4 – Consequência 2 – Inelegibilidade do Prefeito

A segunda consequência do Parecer do TCM é que se ele for mantido pela Câmara o prefeito ficará inelegível. Isso é uma forma de punir aquele cidadão que não teve o devido cuidado (ou respeito) pela administração da coisa pública.

Funciona assim: o Parecer do TCM, pela rejeição das Contas, será votado na próxima segunda. Se a votação for pela manutenção do Parecer, o prefeito fica inelegível; se for pela aprovação das contas (derrubando o Parecer), fica tudo normal, contas aceitas.

É por isso, meus caros, que há tanta movimentação em torno da decisão da Câmara (soube que houve carro de som na rua, muita gente na câmara, expectativa política etc.).

5 – As coisas positivas

O Parecer do TCM identificou as irregularidades que narrei acima, mas também registrou que muita coisa está regular: o valor dos salários dos prefeitos, vereadores etc. foram fixados de acordo com a lei; foram aplicados os recursos mínimos exigidos pela Constituição na área de saúde e educação; o valor repassado à Câmara foi Correto; e muitas outras coisas.
É importante observar isso também.

6 – A conclusão do Parecer

O Parecer do TCM concluiu pela REJEIÇÃO DAS CONTAS e aplicou uma multa PESSOAL ao prefeito, no valor de R$ 3.000,00, em razão das irregularidades apontadas.

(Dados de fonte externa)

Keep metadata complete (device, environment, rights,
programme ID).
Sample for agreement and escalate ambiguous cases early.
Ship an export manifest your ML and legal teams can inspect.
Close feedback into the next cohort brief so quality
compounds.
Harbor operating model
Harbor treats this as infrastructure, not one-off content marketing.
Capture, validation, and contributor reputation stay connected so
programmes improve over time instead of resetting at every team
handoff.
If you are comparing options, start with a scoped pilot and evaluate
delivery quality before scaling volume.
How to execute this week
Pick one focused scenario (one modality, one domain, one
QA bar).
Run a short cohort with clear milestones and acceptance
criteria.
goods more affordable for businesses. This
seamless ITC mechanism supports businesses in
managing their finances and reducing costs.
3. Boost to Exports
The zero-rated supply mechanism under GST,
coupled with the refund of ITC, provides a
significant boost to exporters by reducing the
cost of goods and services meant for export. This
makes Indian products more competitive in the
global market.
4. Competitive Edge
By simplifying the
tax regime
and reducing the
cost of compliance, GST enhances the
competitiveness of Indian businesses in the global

Agora, é hora da Câmara de Vereadores se manifestar.

7 – Minha conclusão

A minha conclusão, meus caros, é nenhuma...  

A intenção aqui está limitada a esclarecer alguns pontos relevantes, para que o debate seja mais completo, mais democrático. Em outras palavras, espero que as pessoas leiam esse texto e continuem a refletir sobre o papel de cada órgão, de cada poder, na construção de uma cidade melhor para todos.

Infelizmente, no passado, não tínhamos internet, informação, quase nada. Atualmente, temos como acompanhar mais de perto as coisas importantes para a cidade, temos como exercer, DE VERDADE, a cidadania.

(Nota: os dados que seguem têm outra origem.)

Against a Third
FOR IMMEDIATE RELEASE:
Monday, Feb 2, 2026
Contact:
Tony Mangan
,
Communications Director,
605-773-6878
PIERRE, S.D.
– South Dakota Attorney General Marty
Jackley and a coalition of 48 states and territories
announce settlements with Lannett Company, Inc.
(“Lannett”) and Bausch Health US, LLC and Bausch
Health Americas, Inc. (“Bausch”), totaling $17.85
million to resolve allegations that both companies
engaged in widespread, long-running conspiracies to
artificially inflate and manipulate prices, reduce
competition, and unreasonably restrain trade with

Para exemplificar, o conteúdo integral do Parecer está disponível a todos na internet, no seguinte link: http://www.tcm.ba.gov.br/sistemas/textos/2010/delib/09289-10.odt.pdf . Leiam, analisem, participem.

Concluindo, reafirmo que esse texto não pretende defender nenhuma posição – nem pela aprovação, nem pela rejeição das contas – mas contribuir com o debate, apenas. Não posso, contudo, deixar de tratar de um ponto.
E esse ponto é a defesa da honestidade com o patrimônio público. Parece-me que a grande preocupação deve ser a proteção do interesse e do patrimônio públicos. A aprovação ou a rejeição das contas pela Câmara precisa ser uma resposta a algumas perguntas simples:
a)      as contas estão corretas?
b)      a gestão está bem feita?
c)       onde o TCM errou e onde acertou?
d)      porque devemos decidir de tal maneira?
e)      o que nos exige a moralidade, a ética, o respeito pelos cidadãos angicalenses?
f)       o que é melhor para Angical?
g)      estamos respeitando as leis de nosso país?
h)      estamos, finalmente, aprimorando ou enfraquecendo a democracia?

A cada pergunta corresponde uma explicação, exigida pela democracia, pelo povo de Angical.

Grande abraço a todos! E que a decisão seja justa e honesta.